Long story short, one has to impose $$K(K-1)/2$$ restrictions on $$B$$ in order to be able to estimate it. Suppose we know $$r$$. Then, at most $$r$$ columns in $$\Xi B$$ can be zero ($$r$$ transitory shocks) which we consider as additional source for restrictions. But the author says that since $$\Xi B$$ has rank $$K-r$$, then each column of zeros stands for $$K-r$$ independent restrictions only. Thus, $$r$$ transitory shock represent $$r(K-r)$$ restrictions.

I do not understand his point. Why zero column gives only $$K-r$$ independent restrictions and not $$K$$ (since we impose $$K$$ zeros)?
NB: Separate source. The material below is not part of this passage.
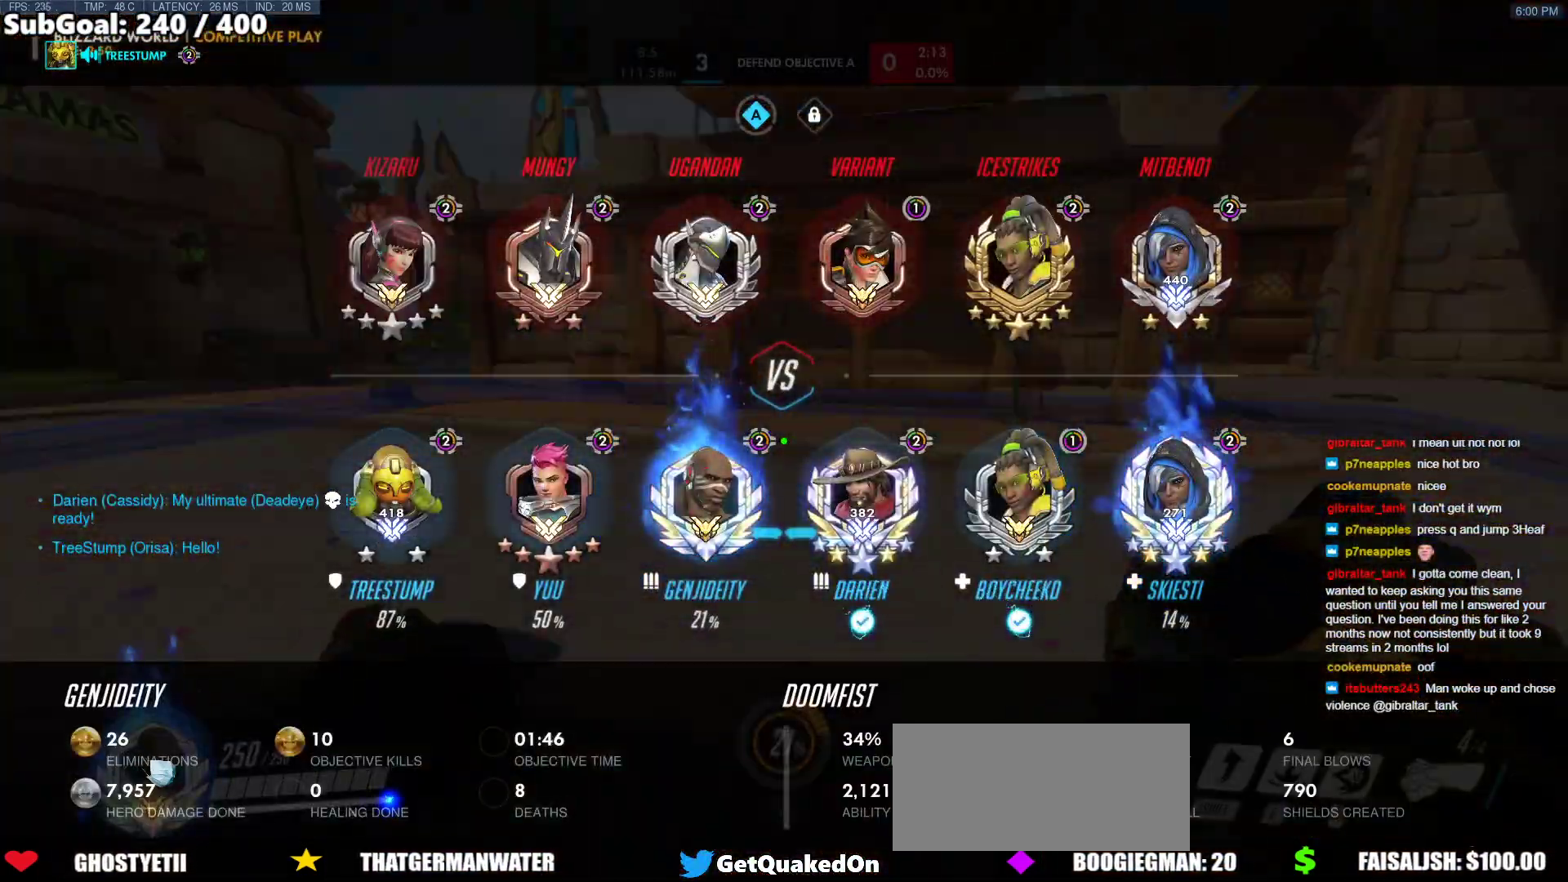
{"keys": ["w"], "mouse": [], "events": [[183, "d", "down"], [500, "d", "up"]]}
• I added the (obvious) vecm tag as there was one vacant slot. – Richard Hardy Jun 2 '17 at 13:41

I think I found an answer, so I post it here, may be it could help others. So, we have that $rank(\Xi B) = K-r$. For simplicity I will stick to the case with $K=3$ and $r=1$. Hence, $rank(\Xi B) = 1$. We need $K(K-1)/2 = 3$ independent restrictions in order to be able to identify matrix $B$. We know that at most one column of $\Xi B$ is a zero column, which corresponds to the transitory shock that has no long-run effect on the variables of the system. Hence, we could restrict one column if $\Xi B$ to zeros. The issue is that one should be cautions when counting how many restrictions it gives (not $3$). Suppose we've put two zeros in the last column. We have $$\Xi B = \begin{bmatrix} * &* &0 \\ * &* &0 \\ * &* &\cdot \end{bmatrix}$$ where $*$ denotes unrestricted element and $\cdot$ denotes element of our interest. Since we know that the rank of the above matrix is $2$, then one row can always be represented as a linear combination of other rows. Thus, row 3 is a linear combination of row 1 and row 2. Any linear combination will result in the $(3,3)$ element ot be zero. Hence two zeros imply the third zero and we have $2$ (not $3$) independent restrictions.
Another way to think of it is by using the definition of cointegration. Suppose we are still in the case where $r=1$ which means that there is one independent cointegrating relationship. Without loss of generality assume that $y_{1t}$ and $y_{3t}$ are cointegrated. That is $$y_{1t} - \gamma y_{3t} \sim I(0),$$ where $\gamma$ is some constant and we are again in the case of having $$\Xi B = \begin{bmatrix} * &* &0 \\ * &* &0 \\ * &* &\cdot \end{bmatrix}$$
Zero in position $(1,3)$ implies that $y_{1t}$ is not affected in the long-run by shock in $\varepsilon_{3t}$. But since $y_{1t}$ and $y_{3t}$ are cointegrated, $y_{3t}$ also can not be affected by shock in $\varepsilon_{3t}$. Otherwise cointegrating relationship would break down (i.e. $y_{3t}$ would be driven by a stochastic trend in a long run while $y_{1t}$ not).